Undici condanne a morte per il rogo del Sabarmati Express
Nel febbraio 2002 cinquantanove pellegrini indù morirono sul treno incendiato da un gruppo di musulmani
Un tribunale indiano ha condannato a morte undici uomini per avere dato fuoco al treno in cui il 27 febbraio 2002 morirono cinquantanove pellegrini indù. I pellegrini stavano tornando dalla città santa di Ayodhya, nell’Uttar Pradesh, quando il Sabarmati Express su cui viaggiavano fu assaltato mentre transitava dalla stazione di Godhra, nel Gujarat, e incendiato da un gruppo di musulmani. Gli scontri tra musulmani e induisti che seguirono l’incidente continuarono per oltre tre mesi, causando la morte di circa mille persone, e sono ricordati come il più intenso periodo di violenza religiosa vissuta dall’India dai tempi dell’indipendenza dalla Gran Bretagna.
La sentenza è stata emessa lunedì dopo che la settimana scorsa il tribunale aveva dichiarato trentuno uomini colpevoli di cospirazione e omicidio per l’attentato al Sabarmati Express. Gli altri venti condannati dovranno scontare l’ergastolo. Le condanne a morte dovranno essere confermate in appello, tutti i condannati hanno novanta giorni di tempo per chiedere la revisione della sentenza. Novantaquattro persone in totale sono state incriminate per quell’incendio nel corso di un processo che è durato quasi nove anni e sono state detenute da allora. Soltanto la settimana scorsa il giudice ha ordinato la scarcerazione dei sessantatré che non sono stati condannati.

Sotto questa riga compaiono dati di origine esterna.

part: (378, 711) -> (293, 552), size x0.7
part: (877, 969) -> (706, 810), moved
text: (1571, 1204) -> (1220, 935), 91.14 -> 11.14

Lo stato del Gujarat, governato dal partito nazionalista indù Bharatiya Janata, fu accusato di non avere fatto abbastanza per fermare le violenze che seguirono quell’incidente e di averle addirittura fomentate. Negli ultimi anni il primo ministro del Gujarat, Narendra Modi, è stato più volte accusato di averle incoraggiate in prima persona, ma fino a questo momento le indagini non hanno mai trovato prove sufficienti a suo carico. Le autorità dello stato hanno sempre respinto le accuse.